◆ **READING TEXT**
I'll defer to the WG on whether/how to expand the decoder ABNF to better
detect incomplete texts and how to deal with any incomplete texts that are
detected.

As for RFC 20 ...

> > Nits/editorial comments:
> >
> > idnits didn't like the reference to RFC 20 for ASCII:
> >
> >   ** Downref: Normative reference to an Unknown state RFC: RFC   20
> 
> Is this resolved by now?  I can always reference only Unicode.

Keep the RFC 20 reference - I have no problem with it.  Moreover, as a
result of all the hubbub around this nit, the IESG has issued a Last Call
to reclassify RFC 20 as an Internet Standard ... so that this never
arises again ...

http://www.ietf.org/mail-archive/web/ietf-announce/current/msg13546.html

Thanks,
--David

> -----Original Message-----
> From: Nico Williams [mailto:nico@xxxxxxxxxxxxxxxx]
> Sent: Monday, December 08, 2014 11:20 PM
> To: Black, David
> Cc: General Area Review Team (gen-art@xxxxxxxx); ops-dir@xxxxxxxx;
> ietf@xxxxxxxx; json@xxxxxxxx
> Subject: Re: Gen-ART and OPS-Dir review of draft-ietf-json-text-sequence-09
> 
> On Fri, Dec 05, 2014 at 02:51:04PM +0000, Black, David wrote:
> > This is a combined Gen-ART and OPS-Dir review.  Boilerplate for both follows
> ...
> 
> Thanks you.

◆ **Source records**
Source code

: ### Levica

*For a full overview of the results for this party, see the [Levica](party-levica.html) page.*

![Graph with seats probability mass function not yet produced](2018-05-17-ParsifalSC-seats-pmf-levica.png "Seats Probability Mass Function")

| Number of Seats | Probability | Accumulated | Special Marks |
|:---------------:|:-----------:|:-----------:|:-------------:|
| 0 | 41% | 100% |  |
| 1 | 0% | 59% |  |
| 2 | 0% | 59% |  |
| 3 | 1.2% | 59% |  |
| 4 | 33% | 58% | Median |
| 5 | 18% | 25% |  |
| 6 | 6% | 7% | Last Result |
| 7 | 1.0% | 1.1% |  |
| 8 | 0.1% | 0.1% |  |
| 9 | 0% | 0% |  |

◆ **QUESTIONS ON THE MATERIAL**
A. Using the email thread about the JSON text sequence draft review, explain in one to three sentences why the IESG issued a Last Call to reclassify RFC 20 as an Internet Standard.
B. Continue the email thread about the JSON text sequence draft review from where it stops.
The records are separate material, unrelated to the email thread.

◆ **ANSWER SECTION**
A. The idnits tool flagged the draft's normative reference to RFC 20 as a downref to an RFC in an Unknown state. The IESG issued the Last Call because of the hubbub around that nit, so that the problem never arises again.

B.
> 
> > Minor issues:
> >
> > [A] Section 2.1:
> >
> >    If parsing of such an octet string as a JSON text fails, the parser
> >    SHOULD nonetheless continue parsing the remainder of the sequence.
> >
> > That's not quite right - there are two levels of parsing, JSON
> > sequence parsing and JSON text parsing of each text in the sequence,
> > both of which might be implemented in a single-pass parser.  For such an
> > implementation, the above sentence could be (mis-)read to imply that the
> > JSON text parse should resume from the point at which it failed, which
> > would be silly (although I've seen heroic PL/1 parsers do exactly that).
> > Instead, the parse needs to skip ahead to the next RS, ignoring the rest
> > of the JSON text that failed to parse.  I suggest:
> 
> Good point.
> 
> >    If parsing of such an octet string as a JSON text fails, and the
> >    octet string is followed by an RS octet, the parser
> >    SHOULD nonetheless skip ahead to that RS octet and continue parsing
> >    the remainder of the sequence from there.
> 
> That's a weird way of saying that, wherever the JSON text parse fails,
> the sequence parser should then seek forward until the next RS-valued
> byte.  But it works for me; I'll take it.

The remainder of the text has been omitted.